[Dataset entries]

<<<<

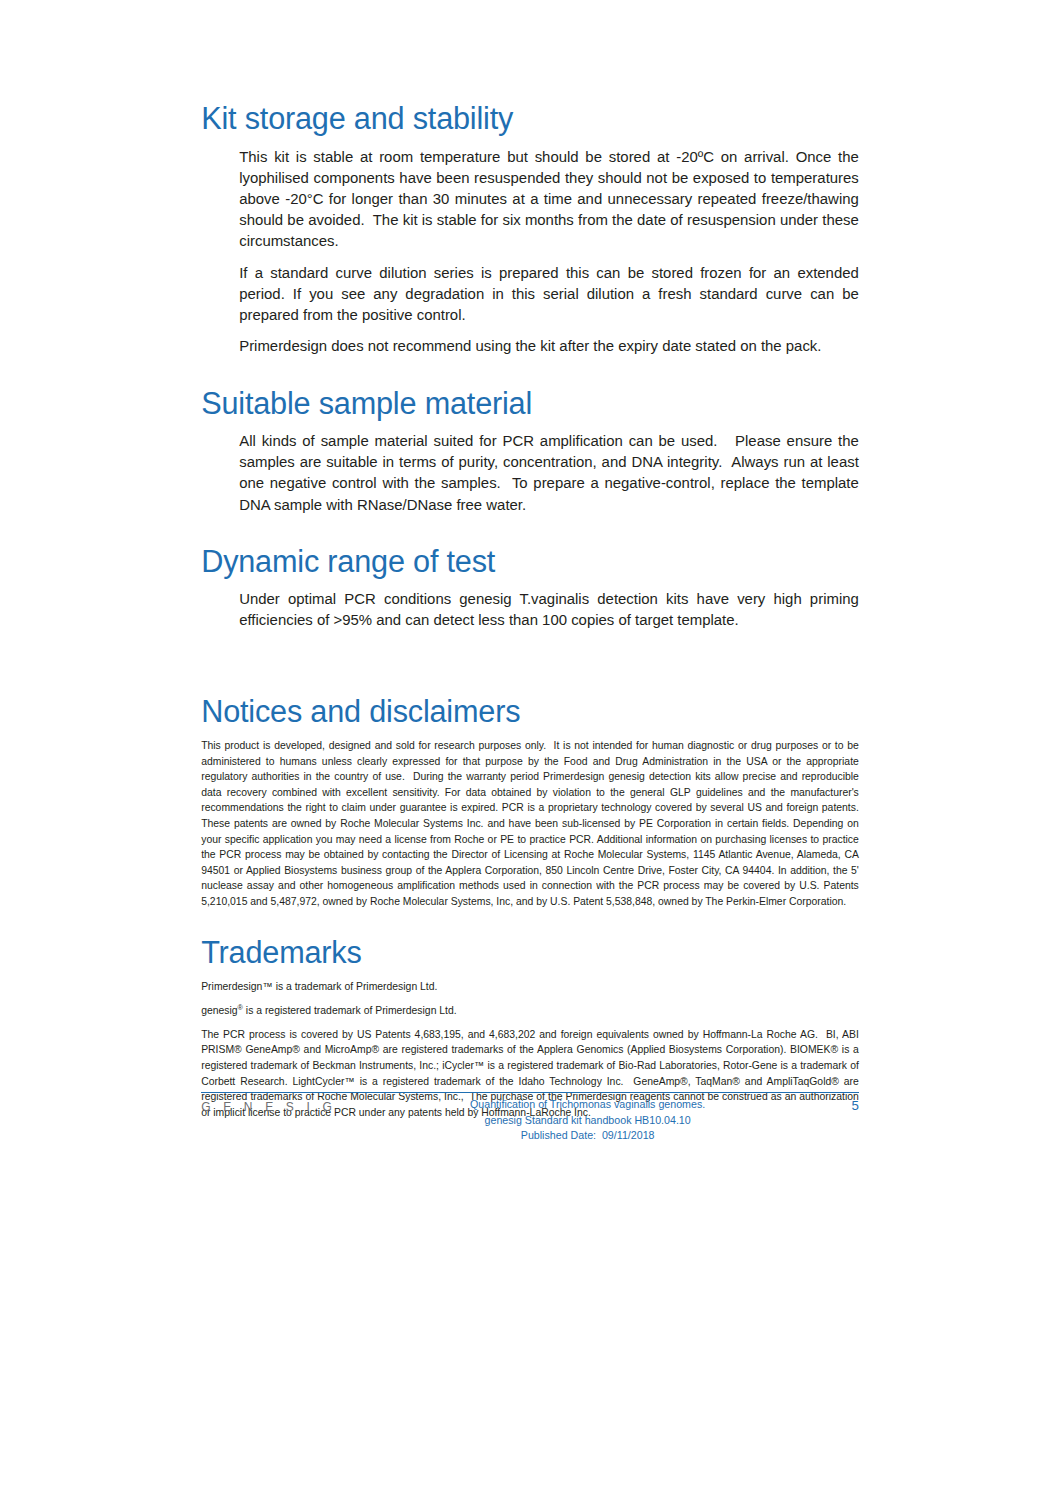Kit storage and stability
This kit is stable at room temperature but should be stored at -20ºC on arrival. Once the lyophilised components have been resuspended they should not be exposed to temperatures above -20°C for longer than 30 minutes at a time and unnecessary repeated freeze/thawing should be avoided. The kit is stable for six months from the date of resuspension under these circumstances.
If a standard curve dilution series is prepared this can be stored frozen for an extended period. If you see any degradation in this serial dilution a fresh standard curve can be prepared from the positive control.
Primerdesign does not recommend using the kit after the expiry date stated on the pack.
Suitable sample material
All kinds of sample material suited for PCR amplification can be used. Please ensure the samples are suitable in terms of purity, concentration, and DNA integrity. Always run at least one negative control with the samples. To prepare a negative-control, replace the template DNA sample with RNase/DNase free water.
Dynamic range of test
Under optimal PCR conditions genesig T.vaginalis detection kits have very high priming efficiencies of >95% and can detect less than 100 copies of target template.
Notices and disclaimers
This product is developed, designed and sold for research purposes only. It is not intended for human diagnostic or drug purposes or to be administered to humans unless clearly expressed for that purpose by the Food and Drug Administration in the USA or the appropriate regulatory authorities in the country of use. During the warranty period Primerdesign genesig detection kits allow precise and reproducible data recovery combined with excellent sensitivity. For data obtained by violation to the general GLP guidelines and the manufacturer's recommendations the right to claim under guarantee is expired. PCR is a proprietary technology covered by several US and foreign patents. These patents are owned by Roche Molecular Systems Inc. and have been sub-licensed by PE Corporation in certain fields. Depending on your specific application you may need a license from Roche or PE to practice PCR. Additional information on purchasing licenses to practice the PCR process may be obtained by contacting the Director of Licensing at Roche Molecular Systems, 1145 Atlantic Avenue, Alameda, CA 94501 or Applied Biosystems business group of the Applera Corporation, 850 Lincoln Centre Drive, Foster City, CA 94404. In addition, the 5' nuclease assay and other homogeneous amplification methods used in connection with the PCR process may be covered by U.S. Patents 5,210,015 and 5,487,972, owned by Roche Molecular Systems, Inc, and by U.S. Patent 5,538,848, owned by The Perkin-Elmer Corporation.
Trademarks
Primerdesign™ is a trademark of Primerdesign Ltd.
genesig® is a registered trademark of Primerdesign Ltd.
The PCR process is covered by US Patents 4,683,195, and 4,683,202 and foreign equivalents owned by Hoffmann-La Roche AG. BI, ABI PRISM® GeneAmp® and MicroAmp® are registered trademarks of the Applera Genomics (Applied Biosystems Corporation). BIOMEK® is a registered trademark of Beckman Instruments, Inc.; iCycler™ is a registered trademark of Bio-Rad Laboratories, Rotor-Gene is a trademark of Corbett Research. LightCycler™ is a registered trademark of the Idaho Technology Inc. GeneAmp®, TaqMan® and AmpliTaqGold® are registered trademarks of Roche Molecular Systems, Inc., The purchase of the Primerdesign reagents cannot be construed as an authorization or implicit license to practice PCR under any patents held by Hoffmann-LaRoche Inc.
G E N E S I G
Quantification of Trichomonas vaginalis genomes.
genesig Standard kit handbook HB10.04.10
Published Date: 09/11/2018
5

>>>>

> _Goal of the exercise_: Return every entry word for word, but drop any pictures.

> _Exercise output_:
Kit storage and stability
This kit is stable at room temperature but should be stored at -20ºC on arrival. Once the lyophilised components have been resuspended they should not be exposed to temperatures above -20°C for longer than 30 minutes at a time and unnecessary repeated freeze/thawing should be avoided. The kit is stable for six months from the date of resuspension under these circumstances.
If a standard curve dilution series is prepared this can be stored frozen for an extended period. If you see any degradation in this serial dilution a fresh standard curve can be prepared from the positive control.
Primerdesign does not recommend using the kit after the expiry date stated on the pack.
Suitable sample material
All kinds of sample material suited for PCR amplification can be used. Please ensure the samples are suitable in terms of purity, concentration, and DNA integrity. Always run at least one negative control with the samples. To prepare a negative-control, replace the template DNA sample with RNase/DNase free water.
Dynamic range of test
Under optimal PCR conditions genesig T.vaginalis detection kits have very high priming efficiencies of >95% and can detect less than 100 copies of target template.
Notices and disclaimers
This product is developed, designed and sold for research purposes only. It is not intended for human diagnostic or drug purposes or to be administered to humans unless clearly expressed for that purpose by the Food and Drug Administration in the USA or the appropriate regulatory authorities in the country of use. During the warranty period Primerdesign genesig detection kits allow precise and reproducible data recovery combined with excellent sensitivity. For data obtained by violation to the general GLP guidelines and the manufacturer's recommendations the right to claim under guarantee is expired. PCR is a proprietary technology covered by several US and foreign patents. These patents are owned by Roche Molecular Systems Inc. and have been sub-licensed by PE Corporation in certain fields. Depending on your specific application you may need a license from Roche or PE to practice PCR. Additional information on purchasing licenses to practice the PCR process may be obtained by contacting the Director of Licensing at Roche Molecular Systems, 1145 Atlantic Avenue, Alameda, CA 94501 or Applied Biosystems business group of the Applera Corporation, 850 Lincoln Centre Drive, Foster City, CA 94404. In addition, the 5' nuclease assay and other homogeneous amplification methods used in connection with the PCR process may be covered by U.S. Patents 5,210,015 and 5,487,972, owned by Roche Molecular Systems, Inc, and by U.S. Patent 5,538,848, owned by The Perkin-Elmer Corporation.
Trademarks
Primerdesign™ is a trademark of Primerdesign Ltd.
genesig® is a registered trademark of Primerdesign Ltd.
The PCR process is covered by US Patents 4,683,195, and 4,683,202 and foreign equivalents owned by Hoffmann-La Roche AG. BI, ABI PRISM® GeneAmp® and MicroAmp® are registered trademarks of the Applera Genomics (Applied Biosystems Corporation). BIOMEK® is a registered trademark of Beckman Instruments, Inc.; iCycler™ is a registered trademark of Bio-Rad Laboratories, Rotor-Gene is a trademark of Corbett Research. LightCycler™ is a registered trademark of the Idaho Technology Inc. GeneAmp®, TaqMan® and AmpliTaqGold® are registered trademarks of Roche Molecular Systems, Inc., The purchase of the Primerdesign reagents cannot be construed as an authorization or implicit license to practice PCR under any patents held by Hoffmann-LaRoche Inc.
G E N E S I G
Quantification of Trichomonas vaginalis genomes.
genesig Standard kit handbook HB10.04.10
Published Date: 09/11/2018
5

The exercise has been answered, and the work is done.